Multi-layer services emit one row per layer. The mqeEntity block is identical across layer rows (MQE itself does not take a layer parameter); the duplication exists so the operator can pick any single layer as the investigation entry point. An empty result is { "rows": [] } — not an error.
Example — service_cpm over the last 10 minutes, with payment registered under both MESH and GENERAL:
curl 'http://oap-admin:17128/inspect/entities?metric=service_cpm&start=2026-05-10%201230&end=2026-05-10%201240&step=MINUTE'
{ "metric": "service_cpm", "scope": "Service", "step": "MINUTE", "start": "2026-05-10 1230", "end": "2026-05-10 1240", "rows": [ { "entityId": "cGF5bWVudA==.1", "decoded": { "serviceName": "payment", "isReal": true }, "layer": "GENERAL", "mqeEntity": { "scope": "Service", "serviceName": "payment", "normal": true } }, { "entityId": "cGF5bWVudA==.1", "decoded": { "serviceName": "payment", "isReal": true }, "layer": "MESH", "mqeEntity": { "scope": "Service", "serviceName": "payment", "normal": true } }, { "entityId": "bXlzcWw=.0", "decoded": { "serviceName": "mysql", "isReal": false }, "layer": "VIRTUAL_DATABASE", "mqeEntity": { "scope": "Service", "serviceName": "mysql", "normal": false } } ] }
To keep the surface minimal, the inspect API does not introduce a separate discovery endpoint. Clients that need to learn which host:port serves the public GraphQL / MQE surface parse the response of the existing /debugging/config/dump — also hosted by the relocated status feature module — for core.restHost / core.restPort (or the sharing-server overrides if configured).
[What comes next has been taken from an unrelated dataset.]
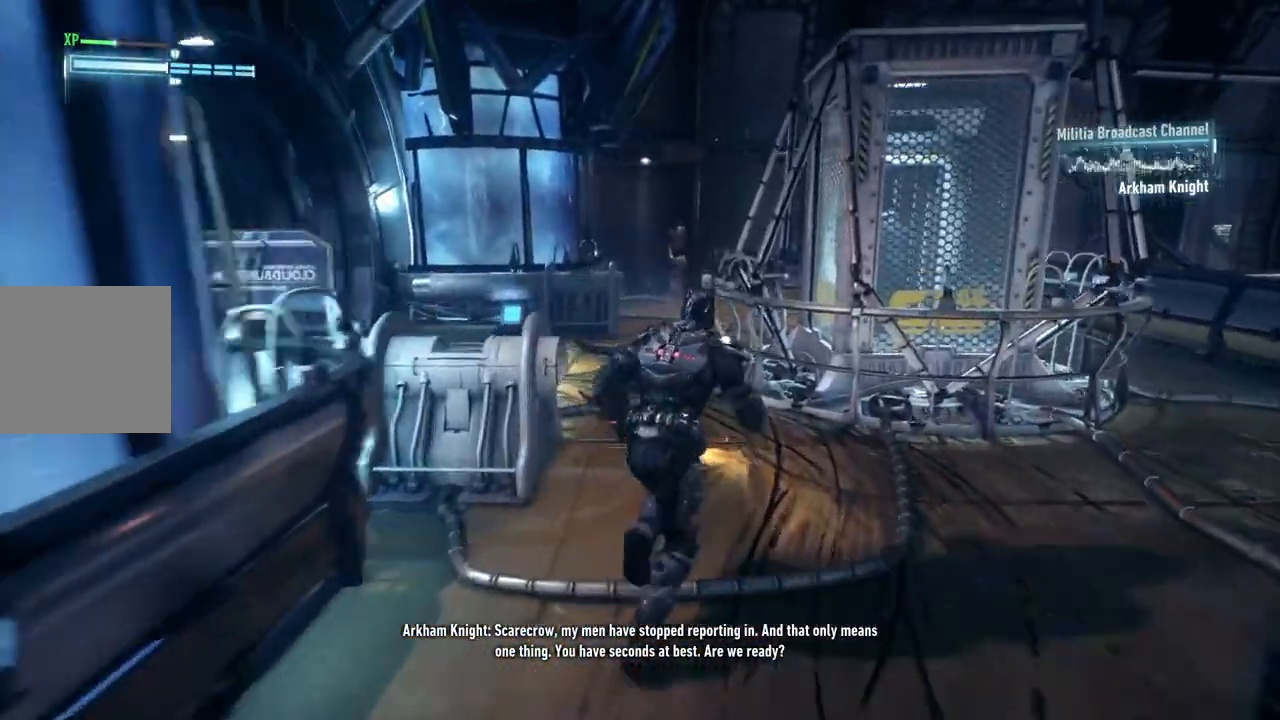
{"buttons": [], "left_stick": "right", "right_stick": "down-left", "events": [[17, "A", "up"], [183, "left_stick", "right"], [400, "right_stick", "down-left"]]}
One curl + jq once at session start is enough.
| Status | Body | Cause |
|---|---|---|
| 400 | {"error":"unknown metric: foo"} | Metric not in ValueColumnMetadata. |
| 400 | {"error":"step DAY not supported by metric foo (MINUTE,HOUR)"} | Metric not materialised at the requested downsampling. |
| 400 | {"error":"metric type HEATMAP is not MQE-queryable; /inspect/entities only accepts REGULAR_VALUE and LABELED_VALUE"} | Metric is HEATMAP (HISTOGRAM dataType). |
| 400 | {"error":"metric type SAMPLED_RECORD is out of scope for /inspect/entities"} | Metric is SAMPLED_RECORD. |
| 400 | {"error":"process scope is out of scope"} | Scope is Process / ProcessRelation. |
| 400 | {"error":"limit must be between 1 and 300"} | limit out of range. |
Process and ProcessRelation scopes are skipped because ProcessID is a SHA-256 hash with no decoder; readable rendering would require a ProcessTraffic join, deferred to a future revision.